Despite the contributions of this study, several limitations should be acknowledged. First, although the analysis employs lagged stakeholder engagement variables to mitigate simultaneity concerns, potential endogeneity—particularly reverse causality—cannot be entirely ruled out. Firms with stronger financial performance may possess greater resources and incentives (selection bias) to invest in CSR communication and social media engagement, which could influence the observed relationships. While the lagged model helps establish temporal ordering, it does not fully eliminate this concern.
Future research is therefore encouraged to address endogeneity more rigorously by employing alternative empirical strategies, such as instrumental variable approaches, dynamic panel estimators, Generalized Method of Moment, or quasi-experimental designs. In addition, access to more granular data—such as exogenous shocks to social media visibility, regulatory changes, or platform-level policy shifts—could further strengthen causal inference. Expanding the analysis to different institutional settings or longer observation periods may also enhance the generalizability of the findings and provide deeper insights into the dynamic relationship between CSR-related social media engagement and corporate financial performance.
6. Conclusions
This study contributes to the growing literature on corporate social responsibility and digital communication by examining how stakeholder engagement with CSR disclosures across multiple social media platforms relates to corporate financial performance. Rather than treating social media engagement as a uniform phenomenon, this study highlights the importance of platform-specific dynamics in shaping the effectiveness of CSR communication.
From a theoretical perspective, the findings reinforce and extend legitimacy and stakeholder theories by demonstrating that legitimacy-building and stakeholder engagement are conditional on the communication environment. Visual-based platforms enable firms to convey CSR activities in a more tangible, credible, and socially visible manner, thereby strengthening legitimacy signals and stakeholder endorsement. At the same time, the absence of significant effects on certain platforms underscores that not all forms of digital engagement translate into economic value, suggesting important boundary conditions for both theories in digital contexts.
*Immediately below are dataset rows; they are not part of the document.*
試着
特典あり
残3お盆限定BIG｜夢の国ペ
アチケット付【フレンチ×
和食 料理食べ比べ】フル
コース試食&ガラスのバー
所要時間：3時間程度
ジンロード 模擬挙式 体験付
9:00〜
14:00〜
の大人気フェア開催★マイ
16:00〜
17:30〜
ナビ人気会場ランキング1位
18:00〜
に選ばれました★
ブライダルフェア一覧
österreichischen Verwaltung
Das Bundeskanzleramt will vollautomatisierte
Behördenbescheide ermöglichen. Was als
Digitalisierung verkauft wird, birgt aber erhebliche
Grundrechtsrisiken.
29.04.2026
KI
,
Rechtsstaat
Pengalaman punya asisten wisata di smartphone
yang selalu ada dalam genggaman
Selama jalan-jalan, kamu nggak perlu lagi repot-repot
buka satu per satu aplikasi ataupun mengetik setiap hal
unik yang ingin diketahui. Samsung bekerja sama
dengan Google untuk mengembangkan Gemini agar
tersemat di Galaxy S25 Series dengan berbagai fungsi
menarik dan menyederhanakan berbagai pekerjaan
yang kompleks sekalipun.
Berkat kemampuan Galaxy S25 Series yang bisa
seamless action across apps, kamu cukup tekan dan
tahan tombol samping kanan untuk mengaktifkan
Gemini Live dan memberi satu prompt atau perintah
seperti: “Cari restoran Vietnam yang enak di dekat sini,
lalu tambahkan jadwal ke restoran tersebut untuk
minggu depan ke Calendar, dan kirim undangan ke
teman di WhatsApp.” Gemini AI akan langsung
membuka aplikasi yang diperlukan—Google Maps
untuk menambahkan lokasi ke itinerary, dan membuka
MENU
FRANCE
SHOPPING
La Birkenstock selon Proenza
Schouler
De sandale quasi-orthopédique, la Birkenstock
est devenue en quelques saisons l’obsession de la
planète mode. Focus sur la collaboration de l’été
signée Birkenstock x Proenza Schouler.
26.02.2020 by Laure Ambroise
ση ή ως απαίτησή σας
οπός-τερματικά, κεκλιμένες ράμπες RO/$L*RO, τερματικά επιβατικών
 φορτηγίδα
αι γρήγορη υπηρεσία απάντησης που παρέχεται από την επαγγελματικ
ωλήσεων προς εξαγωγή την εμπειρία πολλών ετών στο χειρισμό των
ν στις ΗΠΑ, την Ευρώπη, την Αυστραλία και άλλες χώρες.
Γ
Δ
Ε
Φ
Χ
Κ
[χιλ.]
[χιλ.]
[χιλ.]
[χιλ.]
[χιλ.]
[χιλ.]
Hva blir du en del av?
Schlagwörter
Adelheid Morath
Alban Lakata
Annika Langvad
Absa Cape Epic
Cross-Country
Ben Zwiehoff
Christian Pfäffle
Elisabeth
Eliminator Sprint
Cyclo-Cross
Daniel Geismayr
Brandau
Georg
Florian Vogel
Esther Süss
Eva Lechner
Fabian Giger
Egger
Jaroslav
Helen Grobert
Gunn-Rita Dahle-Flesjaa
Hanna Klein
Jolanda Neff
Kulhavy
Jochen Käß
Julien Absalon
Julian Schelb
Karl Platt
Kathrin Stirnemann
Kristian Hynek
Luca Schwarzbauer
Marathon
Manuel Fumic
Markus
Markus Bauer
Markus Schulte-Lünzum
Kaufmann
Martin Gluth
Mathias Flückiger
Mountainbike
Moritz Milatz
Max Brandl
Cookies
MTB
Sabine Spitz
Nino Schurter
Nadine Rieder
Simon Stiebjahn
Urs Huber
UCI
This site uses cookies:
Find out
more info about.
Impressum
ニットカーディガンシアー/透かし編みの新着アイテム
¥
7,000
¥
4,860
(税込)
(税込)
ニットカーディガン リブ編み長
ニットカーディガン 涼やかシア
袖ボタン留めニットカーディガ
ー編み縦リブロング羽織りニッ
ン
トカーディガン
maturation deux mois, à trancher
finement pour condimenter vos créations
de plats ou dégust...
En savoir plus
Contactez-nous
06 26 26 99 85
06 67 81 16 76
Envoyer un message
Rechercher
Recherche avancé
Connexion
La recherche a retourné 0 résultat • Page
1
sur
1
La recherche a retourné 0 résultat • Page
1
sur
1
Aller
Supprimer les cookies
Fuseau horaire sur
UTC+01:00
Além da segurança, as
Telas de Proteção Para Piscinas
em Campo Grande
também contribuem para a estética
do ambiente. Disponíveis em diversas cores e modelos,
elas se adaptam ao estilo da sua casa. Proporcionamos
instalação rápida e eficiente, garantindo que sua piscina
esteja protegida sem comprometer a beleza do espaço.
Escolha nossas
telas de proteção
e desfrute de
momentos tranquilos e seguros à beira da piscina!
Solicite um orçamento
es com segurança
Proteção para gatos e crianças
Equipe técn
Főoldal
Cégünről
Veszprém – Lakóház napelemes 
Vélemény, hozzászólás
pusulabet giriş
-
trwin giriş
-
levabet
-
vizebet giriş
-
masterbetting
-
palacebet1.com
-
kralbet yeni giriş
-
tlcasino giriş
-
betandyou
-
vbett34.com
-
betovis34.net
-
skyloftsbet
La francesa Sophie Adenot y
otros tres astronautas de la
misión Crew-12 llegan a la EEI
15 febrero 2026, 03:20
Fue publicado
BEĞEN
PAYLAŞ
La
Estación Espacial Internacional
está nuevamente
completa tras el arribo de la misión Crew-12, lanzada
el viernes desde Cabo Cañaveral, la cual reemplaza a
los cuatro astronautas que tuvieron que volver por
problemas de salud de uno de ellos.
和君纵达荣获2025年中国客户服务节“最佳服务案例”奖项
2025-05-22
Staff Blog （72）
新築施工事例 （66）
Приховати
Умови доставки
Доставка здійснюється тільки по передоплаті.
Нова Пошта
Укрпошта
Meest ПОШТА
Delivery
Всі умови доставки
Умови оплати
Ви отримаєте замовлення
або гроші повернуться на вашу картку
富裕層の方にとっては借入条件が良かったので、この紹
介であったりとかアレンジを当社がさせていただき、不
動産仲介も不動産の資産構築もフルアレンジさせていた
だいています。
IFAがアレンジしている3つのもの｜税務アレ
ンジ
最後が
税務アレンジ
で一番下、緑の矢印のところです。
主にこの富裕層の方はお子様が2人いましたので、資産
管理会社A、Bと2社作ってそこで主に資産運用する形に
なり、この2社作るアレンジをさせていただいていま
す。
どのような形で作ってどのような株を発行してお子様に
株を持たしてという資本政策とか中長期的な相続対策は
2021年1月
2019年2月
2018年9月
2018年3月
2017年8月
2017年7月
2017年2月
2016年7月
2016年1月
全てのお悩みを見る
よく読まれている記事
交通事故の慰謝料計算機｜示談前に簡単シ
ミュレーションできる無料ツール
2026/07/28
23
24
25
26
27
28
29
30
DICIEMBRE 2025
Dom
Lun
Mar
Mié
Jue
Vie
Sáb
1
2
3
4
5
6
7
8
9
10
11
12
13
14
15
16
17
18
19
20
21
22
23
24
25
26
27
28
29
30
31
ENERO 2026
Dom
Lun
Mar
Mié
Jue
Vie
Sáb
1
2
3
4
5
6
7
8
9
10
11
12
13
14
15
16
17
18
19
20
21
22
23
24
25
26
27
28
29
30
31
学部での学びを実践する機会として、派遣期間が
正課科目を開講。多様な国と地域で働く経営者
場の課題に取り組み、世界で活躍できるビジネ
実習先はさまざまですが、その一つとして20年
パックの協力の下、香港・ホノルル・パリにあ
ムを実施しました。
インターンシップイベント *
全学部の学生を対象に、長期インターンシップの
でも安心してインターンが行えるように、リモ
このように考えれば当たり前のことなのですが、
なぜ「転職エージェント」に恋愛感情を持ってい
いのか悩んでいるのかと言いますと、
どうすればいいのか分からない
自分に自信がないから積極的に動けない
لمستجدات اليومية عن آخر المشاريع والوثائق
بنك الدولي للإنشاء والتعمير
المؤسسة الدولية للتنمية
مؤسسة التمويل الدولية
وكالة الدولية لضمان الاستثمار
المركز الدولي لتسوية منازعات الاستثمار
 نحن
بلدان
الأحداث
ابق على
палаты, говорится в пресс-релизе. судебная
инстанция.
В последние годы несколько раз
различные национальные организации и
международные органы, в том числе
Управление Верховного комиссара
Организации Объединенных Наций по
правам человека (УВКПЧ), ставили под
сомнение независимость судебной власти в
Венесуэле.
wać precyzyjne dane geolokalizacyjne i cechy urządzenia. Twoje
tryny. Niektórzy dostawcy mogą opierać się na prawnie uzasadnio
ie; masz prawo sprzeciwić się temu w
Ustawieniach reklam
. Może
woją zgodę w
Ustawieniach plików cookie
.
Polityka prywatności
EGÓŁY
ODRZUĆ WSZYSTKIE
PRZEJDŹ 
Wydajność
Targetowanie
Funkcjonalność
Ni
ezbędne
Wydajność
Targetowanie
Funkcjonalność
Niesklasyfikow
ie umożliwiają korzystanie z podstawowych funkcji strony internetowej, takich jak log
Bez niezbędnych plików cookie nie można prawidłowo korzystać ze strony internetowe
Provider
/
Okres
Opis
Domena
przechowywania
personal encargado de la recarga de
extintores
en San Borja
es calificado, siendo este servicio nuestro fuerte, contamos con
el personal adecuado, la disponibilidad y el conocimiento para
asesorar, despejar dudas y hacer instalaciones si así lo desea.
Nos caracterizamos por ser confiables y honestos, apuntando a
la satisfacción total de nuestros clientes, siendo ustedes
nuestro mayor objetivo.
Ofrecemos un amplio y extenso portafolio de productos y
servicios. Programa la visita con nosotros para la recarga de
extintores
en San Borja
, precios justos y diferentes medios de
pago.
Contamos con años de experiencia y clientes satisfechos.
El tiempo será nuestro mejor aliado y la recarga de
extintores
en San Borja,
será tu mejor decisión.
From a practical standpoint, this study offers important implications for managers and communication strategists. The findings indicate that firms should move beyond a one-size-fits-all approach to social media and align their CSR communication strategies with platform-specific engagement dynamics and sector characteristics. In emerging markets such as Indonesia, where digital engagement is increasingly mobile and visually oriented, image- and video-based platforms—particularly Instagram and YouTube—play a crucial role in enhancing corporate reputation and financial performance. Consumer-oriented sectors, including retail, consumer goods, and hospitality, are therefore encouraged to prioritize visually rich CSR content such as storytelling posts, short videos, and community-focused narratives that foster meaningful stakeholder interaction. In contrast, firms operating in B2B, industrial, infrastructure, and financial sectors may benefit more from selective, credibility-driven CSR communication on platforms such as Twitter and Facebook, focusing on governance practices, sustainability commitments, and risk management disclosures. Overall, aligning CSR content strategies with both platform characteristics and sector-specific stakeholder expectations is essential for maximizing the economic value of social media-based stakeholder engagement.